VICE ADMIRAL LOWELL JACOBY (Director, Defense Intelligence Agency): The assessment is that they have the capability to do that, yes, ma'am.
SEN. CLINTON: And do you assess that North Korea has the ability to deploy a two-stage intercontinental nuclear missile that could successfully hit U.S. territory?
VICE ADM. JACOBY: Yes. The assessment on a two-stage missile would give capability to reach portions of U.S. territory, and the projection on a three-stage missile, would be that it would be able to reach most of the continental United States.
(End videotape)
The Pentagon later argued that Jacoby was not stating new information but only reiterating his previous statements that North Korea has a "theoretical capability to produce a warhead and mate it with a missile."
"We have no information to suggest they have done so," Pentagon spokesman Bryan Whitman said in a statement Saturday. It was pre-planned plausible denial.
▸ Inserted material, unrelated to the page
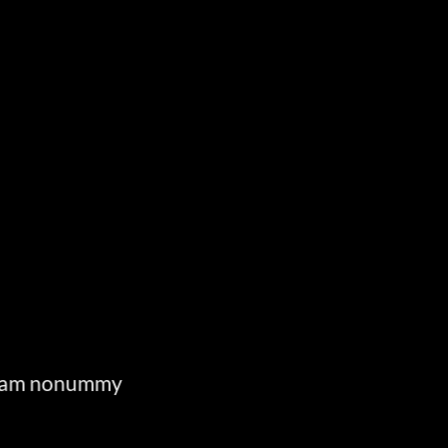
E
d diam nonummy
Senator Jim Walsh said North Korea has never successfully tested a long-range missile or a nuclear device – much less a combination of the two. "We are very, very far from that point," he told CNN.
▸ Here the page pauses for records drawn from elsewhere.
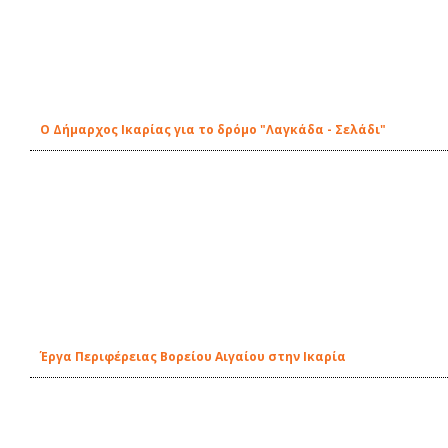
Ο Δήμαρχος Ικαρίας για το δρόμο "Λαγκάδα - Σελάδι"
Έργα Περιφέρειας Βορείου Αιγαίου στην Ικαρία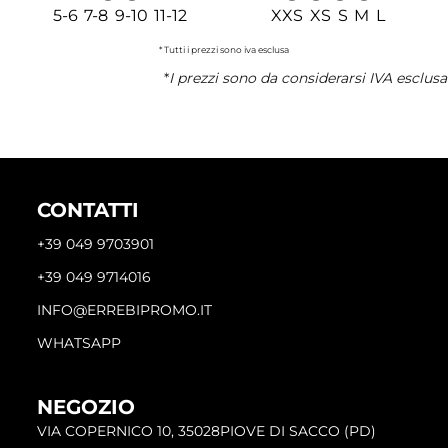
5-6 7-8 9-10 11-12
XXS XS S M L
* Tutti i prezzi sono iva esclusa
*
I prezzi sono da considerarsi IVA esclusa
CONTATTI
+39 049 9703901
+39 049 9714016
INFO@ERREBIPROMO.IT
WHATSAPP
NEGOZIO
VIA COPERNICO 10, 35028PIOVE DI SACCO (PD)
Then later, on CNNs Late Edition, Andrew Card said: ""It appears that there was a test of a short-range missile on Sunday by the North Koreans and it landed in the Sea of Japan."
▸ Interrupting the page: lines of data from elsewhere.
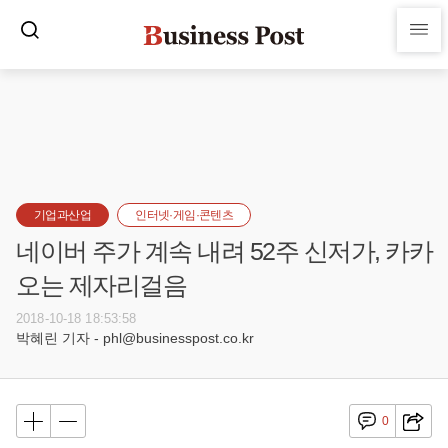
기업과산업
인터넷·게임·콘텐츠
네이버 주가 계속 내려 52주 신저가, 카카
오는 제자리걸음
2018-10-18 18:53:58
박혜린 기자 - phl@businesspost.co.kr
0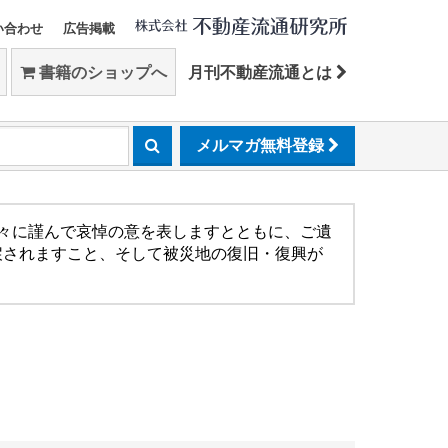
い合わせ
広告掲載
書籍のショップへ
月刊不動産流通とは
メルマガ無料登録
方々に謹んで哀悼の意を表しますとともに、ご遺
戻されますこと、そして被災地の復旧・復興が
Said Andrew Card: "They've tested missiles before. This is not the first time of alleged testing of a missile, so we know what they're intent is and we're trying to keep a good close eye on 'em."
What timing. The week prior, U.S. Defense Intelligence Agency Director Lowell Jacoby testified on Capitol Hill that, according to a U.S. assessment, North Korea has the capacity to arm a missile with a nuclear device and hit U.S. territory.
Did the missile test actually occur? U.S. State Department spokesman Curtis Cooper issued a statement saying the missile test apparently took place Sunday.
BBC News cited Japanese news agency Kyodo as saying Tokyo had been informed by the US military of the North Korean test, believed to have been carried out at 05:00 AM PDT on Sunday (2300 GMT on Saturday).
By 6:11 AM on Sunday the Los Angeles Times reported that North Korea may have fired a missile, citing the Kyodo News service and national broadcaster NHK.
LA Times: "The reports quoted unidentified government sources as saying that the U.S. military informed Japan's Defense Agency of the possible missile launch. The government was attempting to confirm the information, the reports said. The U.S. Embassy in Tokyo and the U.S. military both refused to comment, and an official at the Japanese Defense Agency said he could not confirm the report. The South Korean defense ministry also said it could not confirm the account."
By 8:26 AM PDT the Associated Press had changed the headline into a fact: "North Korea test fires missile into Sea of Japan."
BBC News reported on Monday that Japanese Chief Cabinet Secretary Hiroyuki Hosoda said that the test had still not been confirmed. But he said that if it were, it nevertheless did not appear to have been targeting Japan. "It appears similar tests are conducted occasionally," he said. The timing of the reported launch "would not have anything to do with Japan," Hosoda was quoted as saying in The Japan Times. "We believe it would have been something like an ordinary domestic military drill."
On Sunday, Andrew Card had said North Koreans "are living in poverty – many in concentration camps. They do not have any exercise of democracy or freedom. They are not allowed to contact the outside world. [Kim] is not the kind of leader that is comfortable with the rest of the world." It was beginning to sound like the Taliban propaganda story all over again.
Then, by Monday night, propagandist Paula Zahn of CNN had already prepared a thorough film documentary about Kim Jong II of North Korea and how he mistreats young girls in Korea. Again, sounds like the Taliban propaganda film.